> Assignment:
Read the records below and report each line in which "left" occurs.

::: Input data :::

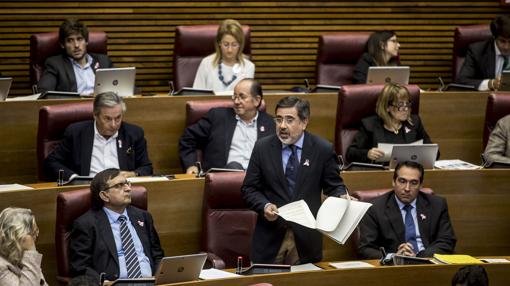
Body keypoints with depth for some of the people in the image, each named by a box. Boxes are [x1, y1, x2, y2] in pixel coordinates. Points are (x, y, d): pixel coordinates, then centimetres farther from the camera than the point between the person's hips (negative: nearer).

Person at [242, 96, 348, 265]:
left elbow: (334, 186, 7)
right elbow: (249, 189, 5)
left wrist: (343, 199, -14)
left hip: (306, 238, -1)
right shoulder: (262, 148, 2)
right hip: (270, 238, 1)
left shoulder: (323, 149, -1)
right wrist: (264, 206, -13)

:::

> Answer section:
left elbow: (334, 186, 7)
left wrist: (343, 199, -14)
left hip: (306, 238, -1)
left shoulder: (323, 149, -1)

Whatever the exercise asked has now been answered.